I need to develop a search engine. All data is saved in the Oracle database which contains approx 300GB of data. I need to join multiple tables to gather all the info I need and search from there. It went super slow without indexing(always time out) when I joined 4 tables together. Here is an example of my query:
select distinct t1.a, t1.b, t2.c , t1.d, t3.e, t5.f, t1.g, t4.k
from table1 t1
inner join table2 t2 on t2.a = t1.a
inner join table3 t3 on t3.l = t2.l
left outer join table4 t4 on t4.d = t1.d
left outer join table5 t5 on t5.a = t1.a
where t1.a > 0 and t1.b < 2 and t2.c > 3 and t1.d > 4
and t3.e > 5 and t5.f > 6;
I know there is a thing called index that could speed up the runtime. The question is how could I make the index?
Should I make indexes for each join key in each table?
Also for the where statement, how could I make a cross table index? For example, column a and column c is from different tables, how could I make an index to have them both?
Additional question: Is there any way to make the select distinct faster?
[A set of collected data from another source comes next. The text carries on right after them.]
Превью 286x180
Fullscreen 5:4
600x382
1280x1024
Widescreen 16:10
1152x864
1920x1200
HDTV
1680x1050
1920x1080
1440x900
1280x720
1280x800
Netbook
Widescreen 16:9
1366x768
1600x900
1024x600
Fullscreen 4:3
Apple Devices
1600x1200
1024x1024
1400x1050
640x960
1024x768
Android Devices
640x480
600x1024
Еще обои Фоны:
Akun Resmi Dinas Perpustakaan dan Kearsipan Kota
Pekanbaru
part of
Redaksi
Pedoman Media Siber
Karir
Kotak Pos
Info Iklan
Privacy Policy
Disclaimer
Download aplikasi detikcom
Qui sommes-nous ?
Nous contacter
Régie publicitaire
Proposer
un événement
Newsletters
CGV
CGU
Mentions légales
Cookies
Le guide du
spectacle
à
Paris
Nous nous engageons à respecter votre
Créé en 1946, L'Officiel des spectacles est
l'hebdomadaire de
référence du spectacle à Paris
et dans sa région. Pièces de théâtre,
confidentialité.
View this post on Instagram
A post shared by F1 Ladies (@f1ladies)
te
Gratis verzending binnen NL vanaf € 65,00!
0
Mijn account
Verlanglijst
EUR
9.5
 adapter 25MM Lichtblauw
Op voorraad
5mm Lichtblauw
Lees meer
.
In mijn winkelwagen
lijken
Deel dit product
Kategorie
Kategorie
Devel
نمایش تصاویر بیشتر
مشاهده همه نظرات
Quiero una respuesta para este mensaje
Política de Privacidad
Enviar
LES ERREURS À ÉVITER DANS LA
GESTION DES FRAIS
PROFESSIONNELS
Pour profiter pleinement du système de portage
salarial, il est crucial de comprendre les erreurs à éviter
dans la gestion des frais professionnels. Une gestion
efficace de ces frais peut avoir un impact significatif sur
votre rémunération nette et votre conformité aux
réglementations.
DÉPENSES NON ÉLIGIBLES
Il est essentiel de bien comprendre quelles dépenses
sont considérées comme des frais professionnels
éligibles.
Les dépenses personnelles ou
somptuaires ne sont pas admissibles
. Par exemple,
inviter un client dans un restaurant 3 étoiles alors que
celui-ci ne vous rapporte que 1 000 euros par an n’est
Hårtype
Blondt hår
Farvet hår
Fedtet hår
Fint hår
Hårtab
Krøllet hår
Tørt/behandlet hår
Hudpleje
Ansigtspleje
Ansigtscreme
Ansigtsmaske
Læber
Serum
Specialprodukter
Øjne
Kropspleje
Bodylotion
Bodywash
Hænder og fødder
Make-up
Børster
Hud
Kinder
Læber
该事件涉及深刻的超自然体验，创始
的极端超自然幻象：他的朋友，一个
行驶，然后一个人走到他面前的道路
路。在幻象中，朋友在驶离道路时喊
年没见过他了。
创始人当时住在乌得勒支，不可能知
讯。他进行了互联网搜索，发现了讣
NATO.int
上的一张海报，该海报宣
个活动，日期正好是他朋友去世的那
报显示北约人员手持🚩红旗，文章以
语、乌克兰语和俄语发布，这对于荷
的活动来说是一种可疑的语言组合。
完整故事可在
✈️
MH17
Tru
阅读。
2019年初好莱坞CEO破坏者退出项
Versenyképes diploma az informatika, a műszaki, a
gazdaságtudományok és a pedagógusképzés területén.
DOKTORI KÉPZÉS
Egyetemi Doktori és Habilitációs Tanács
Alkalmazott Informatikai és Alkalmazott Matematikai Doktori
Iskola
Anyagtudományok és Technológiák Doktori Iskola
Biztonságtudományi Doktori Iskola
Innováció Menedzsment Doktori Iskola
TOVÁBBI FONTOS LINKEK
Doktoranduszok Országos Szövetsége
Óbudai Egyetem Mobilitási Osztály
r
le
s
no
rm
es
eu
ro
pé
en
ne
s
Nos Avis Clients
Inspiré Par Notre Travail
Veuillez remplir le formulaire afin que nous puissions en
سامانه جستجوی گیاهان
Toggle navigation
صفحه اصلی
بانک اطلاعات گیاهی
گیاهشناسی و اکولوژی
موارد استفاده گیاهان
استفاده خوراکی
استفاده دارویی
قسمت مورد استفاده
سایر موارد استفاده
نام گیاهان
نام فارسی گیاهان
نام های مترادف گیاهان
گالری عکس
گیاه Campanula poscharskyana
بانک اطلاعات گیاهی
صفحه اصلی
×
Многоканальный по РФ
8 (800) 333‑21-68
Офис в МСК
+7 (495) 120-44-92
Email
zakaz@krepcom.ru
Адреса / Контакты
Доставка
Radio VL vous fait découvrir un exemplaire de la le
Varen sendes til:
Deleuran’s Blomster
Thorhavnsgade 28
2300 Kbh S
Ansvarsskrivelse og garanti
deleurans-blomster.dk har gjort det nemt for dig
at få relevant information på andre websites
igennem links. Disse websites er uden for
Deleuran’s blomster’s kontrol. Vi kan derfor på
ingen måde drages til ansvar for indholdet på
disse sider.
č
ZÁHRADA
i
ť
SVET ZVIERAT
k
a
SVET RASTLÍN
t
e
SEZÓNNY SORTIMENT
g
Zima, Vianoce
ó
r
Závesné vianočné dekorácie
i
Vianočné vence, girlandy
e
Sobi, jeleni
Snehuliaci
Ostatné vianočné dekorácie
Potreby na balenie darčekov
I tried the group by solution and it did not help too much. examples: A query will take 0.07s:
select distinct t1.a, t1.b, t2.c , t1.d, t1.g
from table1 t1
inner join table2 t2 on t2.a = t1.a
where rownum < 100;
but with distinct it will be timeout.
CodePudding user response:
You definitely want indexes on all columns used for join conditions in the table being joined to, but you should add the range condition after the key (where used):
create index table2_ac on table2(a, c);
create index table3_le on table3(l, e);
create index table4_d on table4(d);
create index table5_af on table5(a, f);
You can't make "cross table" indexes.
Creating an index over the columns used in the where
clause may help:
create index table1_abd on table1(a, b, d);
Finally, move conditions on joined tables from the where
clause into the join condition:
select distinct t1.a, t1.b, t2.c , t1.d, t3.e, t5.f, t1.g, t4.k
from table1 t1
inner join table2 t2 on t2.a = t1.a and t2.c > 3
inner join table3 t3 on t3.l = t2.l and t3.e > 5
left outer join table4 t4 on t4.d = t1.d
left outer join table5 t5 on t5.a = t1.a and t5.f > 6
where t1.a > 0 and t1.b < 2 and t1.d > 4
Which also fixes the subtle problem with your query that by putting conditions on left joined tables in the where clause changes that join type from outer to inner.